(Transcribed page contents)
⁂
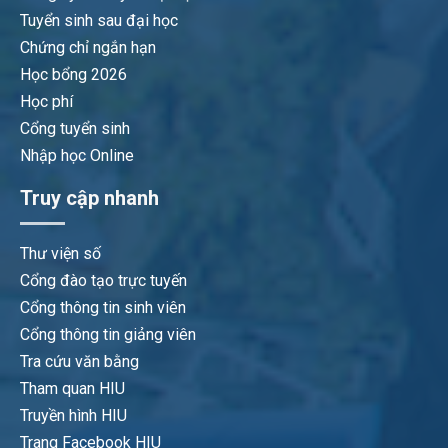
Tuyển sinh sau đại học
Chứng chỉ ngắn hạn
Học bổng 2026
Học phí
Cổng tuyển sinh
Nhập học Online
Truy cập nhanh
Thư viện số
Cổng đào tạo trực tuyến
Cổng thông tin sinh viên
Cổng thông tin giảng viên
Tra cứu văn bằng
Tham quan HIU
Truyền hình HIU
Trang Facebook HIU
⁂
--- YOUR TASK ---
Which of the lines above include the string "thông"? Pick them out and copy them.

--- WRITTEN ANSWER ---
Cổng thông tin sinh viên
Cổng thông tin giảng viên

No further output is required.